Google, whose unofficial company motto was once "Don't be evil," counts major deniers of the climate crisis among the groups "that receive the most substantial contributions" from the tech giant's U.S. Government Affairs and Public Policy team.
As part of a Guardian series on "the polluters," the newspaper reported Friday on the biannually updated list (pdf) of "politically-engaged trade associations, independent third-party organizations, and other tax-exempt groups" that Google helps fund.
According to The Guardian:
Among hundreds of groups the company has listed on its website as beneficiaries of its political giving are more than a dozen organizations that have campaigned against climate legislation, questioned the need for action, or actively sought to roll back Obama-era environmental protections.
The list includes the Competitive Enterprise Institute (CEI), a conservative policy group that was instrumental in convincing the Trump administration to abandon the Paris agreement and has criticized the White House for not dismantling more environmental rules.
CEI isn't the only group that Google has funded which promotes unscientific takes on the climate, the newspaper noted:
Google is also listed as a sponsor for an upcoming annual meeting of the State Policy Network (SPN), an umbrella organization that supports conservative groups including the Heartland Institute, a radical anti-science group that has chided the teenage activist Greta Thunberg for "climate delusion hysterics."
SPN members recently created a "climate pledge" website that falsely states "our natural environment is getting better" and "there is no climate crisis."
Other organizations highlighted in the report for receiving money from Google include the American Conservative Union, the American Enterprise Institute, Americans for Tax Reform, the Cato Institute the Mercatus Center, the Heritage Foundation, and Heritage Action.
A Google spokesperson said the company contributes to groups that support "strong technology policies" and "we're hardly alone among companies that contribute to organizations while strongly disagreeing with them on climate policy."
"We've been extremely clear that Google's sponsorship doesn't mean that we endorse that organization's entire agenda," Google's spokesperson added. "Our position on climate change is similarly clear. Since 2007, we have operated as a carbon neutral company and for the second year in a row, we reached 100 percent renewable energyfor our global operations."
Despite Google's attempted defenses, climate experts and activists expressed frustration with the company's decisions to give money to such groups.
Co-founder of the global advocacy group 350.org Bill McKibben accused Google and other funders of climate deniers of engaging in "functional greenwashing."
"Sometimes I'll talk to companies and they will be going on and on about their renewable server farm or natural gas delivery, and I say thank you, but what we really need is for your lobbying shop in Washington to put serious muscle behind it," McKibben told The Guardian. "And they never do."
Democratic Sen. Sheldon Whitehouse (R.I.), a vocal advocate of climate action on Capitol Hill, said that "it ought to be disqualifying to support what is primarily a phony climate denying front group. It ought to be unacceptable given how wicked they have been."

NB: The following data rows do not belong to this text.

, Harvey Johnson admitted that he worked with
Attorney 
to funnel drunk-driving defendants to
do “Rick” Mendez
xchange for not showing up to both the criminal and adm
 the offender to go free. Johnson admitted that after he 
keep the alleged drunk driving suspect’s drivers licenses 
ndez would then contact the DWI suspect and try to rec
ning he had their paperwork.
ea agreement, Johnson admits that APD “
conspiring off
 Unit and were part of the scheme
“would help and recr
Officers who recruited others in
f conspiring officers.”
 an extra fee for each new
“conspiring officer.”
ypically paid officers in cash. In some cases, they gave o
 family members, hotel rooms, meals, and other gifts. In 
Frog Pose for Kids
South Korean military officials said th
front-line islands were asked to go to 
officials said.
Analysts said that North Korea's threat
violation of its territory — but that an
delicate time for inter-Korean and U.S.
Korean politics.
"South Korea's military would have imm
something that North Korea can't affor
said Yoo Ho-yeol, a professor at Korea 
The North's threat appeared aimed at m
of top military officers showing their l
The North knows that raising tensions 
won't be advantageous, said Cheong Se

"What all of corporate America should be doing is saying if you are a trade organization or lobby group and you are interfering on climate, we are out. Period," added Whitehouse.
Some readers who weighed on Twitter also criticized the company. The consumer watchdog group Public Citizen declared, "For the last damn time: Big. Tech. Is. Not. Your. Friend."
Others invoked the "Don't be evil" motto that Google officially removed from its employee code of conduct in the spring of 2018 — which, at the time, prompted critics to conclude that as far the as the Big Tech firm is concerned, "evil is fine now."